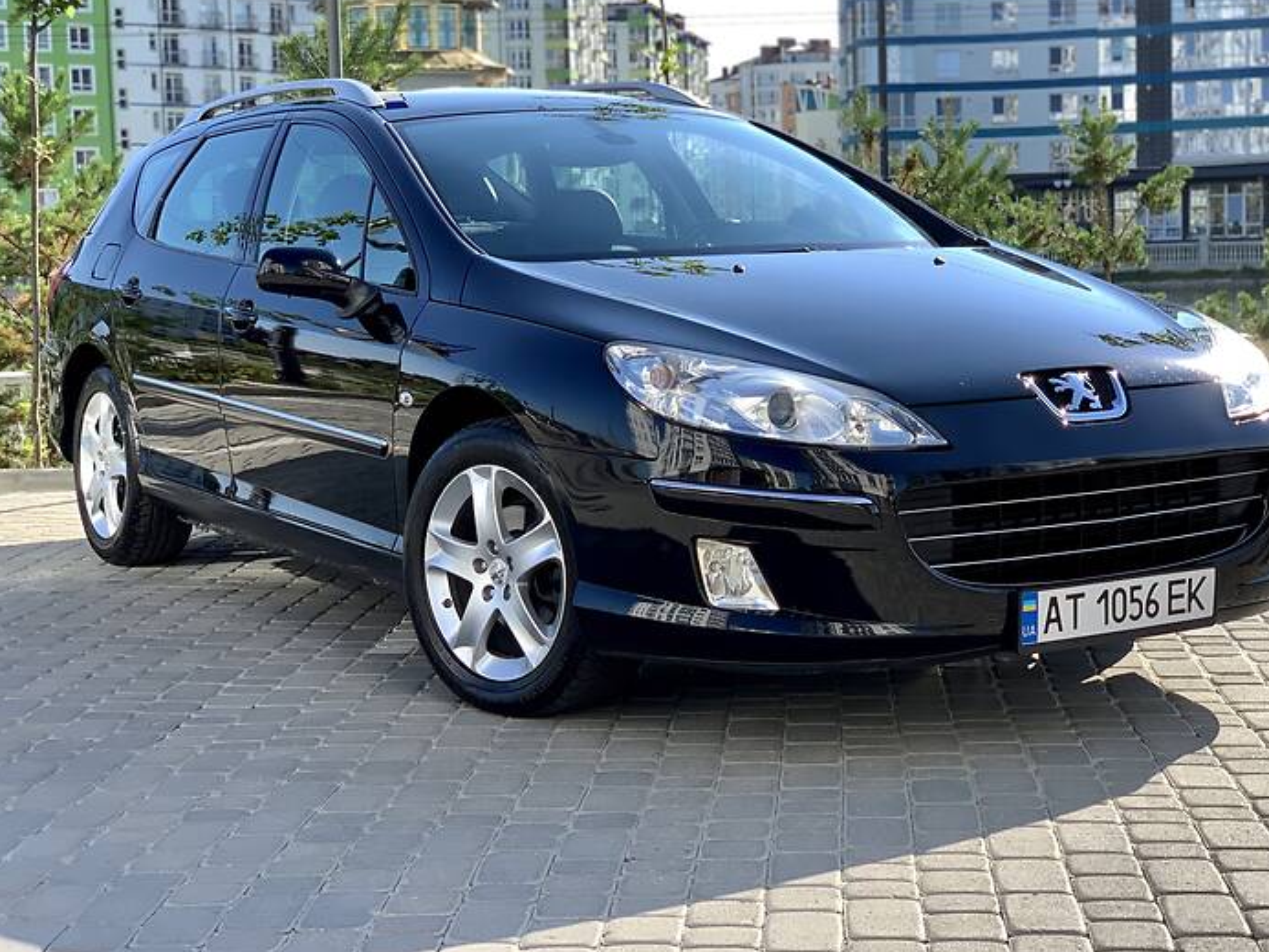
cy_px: 423
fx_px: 2200
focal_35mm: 60
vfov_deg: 24.4
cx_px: 696
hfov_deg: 32.2
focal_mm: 6
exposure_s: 1/403
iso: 16
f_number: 2.4
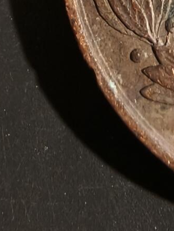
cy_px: 18
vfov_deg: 20.6
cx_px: 345
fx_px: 623
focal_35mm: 93
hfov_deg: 13.6
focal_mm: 2.32
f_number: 2
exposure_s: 1/62
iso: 400
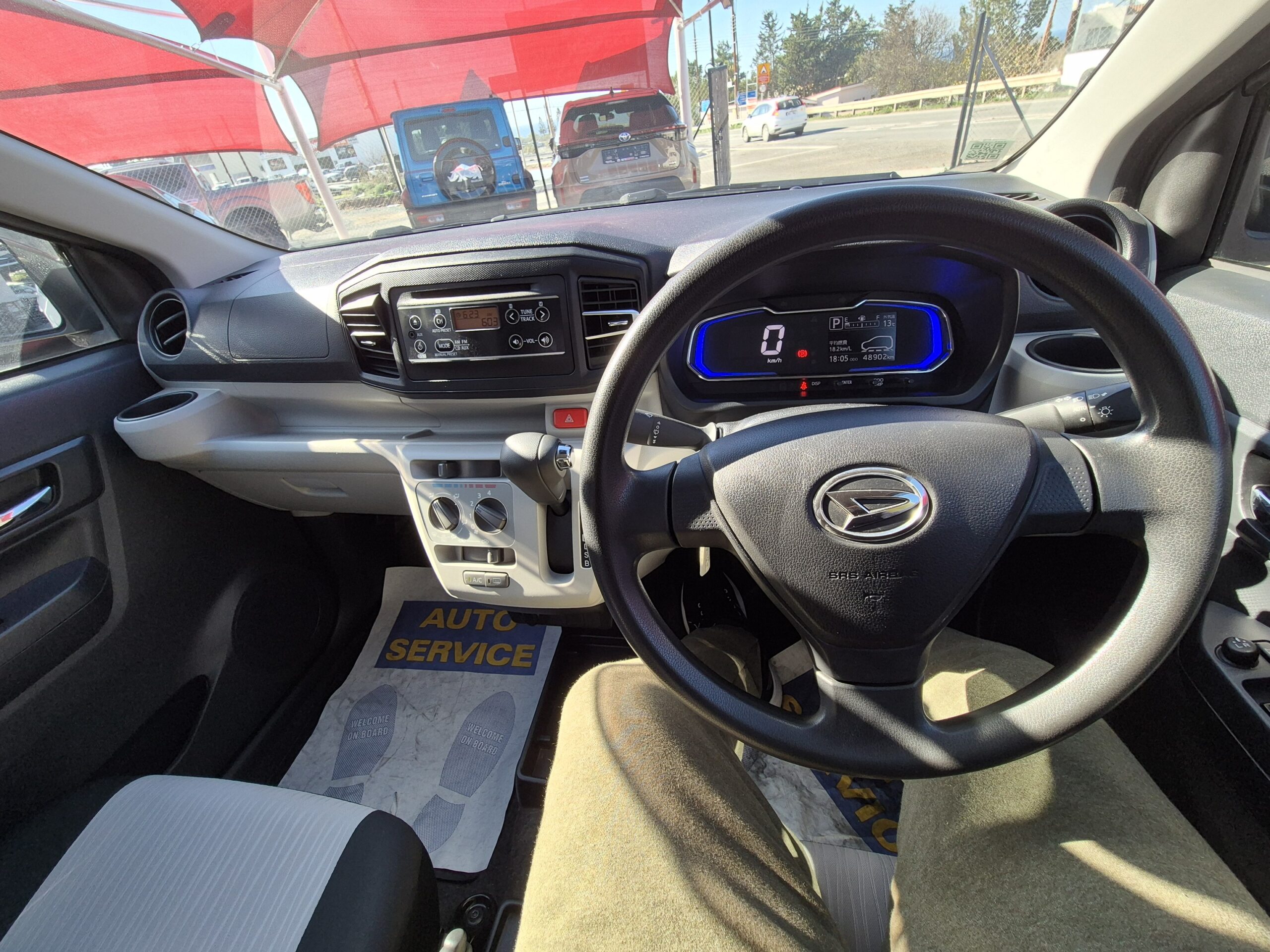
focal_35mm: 13
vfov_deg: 89.9
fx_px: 477
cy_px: 476
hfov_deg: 106.2
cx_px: 635
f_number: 2.2
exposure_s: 1/246
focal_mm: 2.2
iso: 50
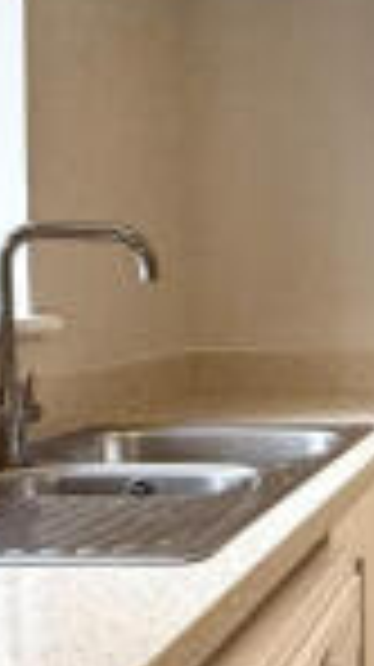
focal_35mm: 60
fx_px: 1060
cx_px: 597
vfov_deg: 34.9
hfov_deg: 17.5
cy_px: 340
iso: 160
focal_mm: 2.22
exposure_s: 1/50
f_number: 2.2
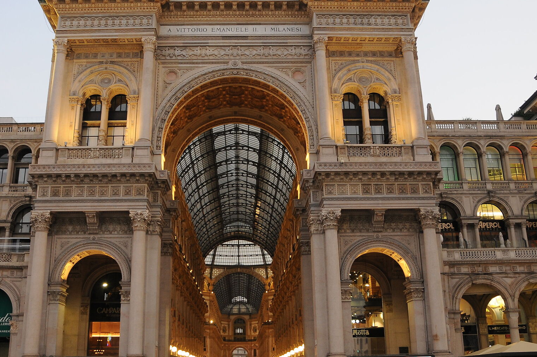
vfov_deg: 35.0
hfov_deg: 50.7
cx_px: 243
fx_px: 566
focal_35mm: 38
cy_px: 184
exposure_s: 1/20
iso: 400
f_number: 4
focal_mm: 16
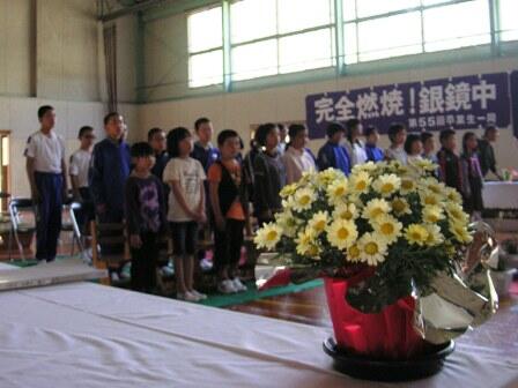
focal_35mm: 37
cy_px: 194
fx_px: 554
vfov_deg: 38.7
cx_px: 259
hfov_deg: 50.1
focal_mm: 6.1
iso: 100
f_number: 2.8
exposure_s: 1/45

◆ **Exercise description**: Write out each line again, exactly as it appears above, except for any picture.

◆ **Task result**:
cy_px: 423
fx_px: 2200
focal_35mm: 60
vfov_deg: 24.4
cx_px: 696
hfov_deg: 32.2
focal_mm: 6
exposure_s: 1/403
iso: 16
f_number: 2.4
cy_px: 18
vfov_deg: 20.6
cx_px: 345
fx_px: 623
focal_35mm: 93
hfov_deg: 13.6
focal_mm: 2.32
f_number: 2
exposure_s: 1/62
iso: 400
focal_35mm: 13
vfov_deg: 89.9
fx_px: 477
cy_px: 476
hfov_deg: 106.2
cx_px: 635
f_number: 2.2
exposure_s: 1/246
focal_mm: 2.2
iso: 50
focal_35mm: 60
fx_px: 1060
cx_px: 597
vfov_deg: 34.9
hfov_deg: 17.5
cy_px: 340
iso: 160
focal_mm: 2.22
exposure_s: 1/50
f_number: 2.2
vfov_deg: 35.0
hfov_deg: 50.7
cx_px: 243
fx_px: 566
focal_35mm: 38
cy_px: 184
exposure_s: 1/20
iso: 400
f_number: 4
focal_mm: 16
focal_35mm: 37
cy_px: 194
fx_px: 554
vfov_deg: 38.7
cx_px: 259
hfov_deg: 50.1
focal_mm: 6.1
iso: 100
f_number: 2.8
exposure_s: 1/45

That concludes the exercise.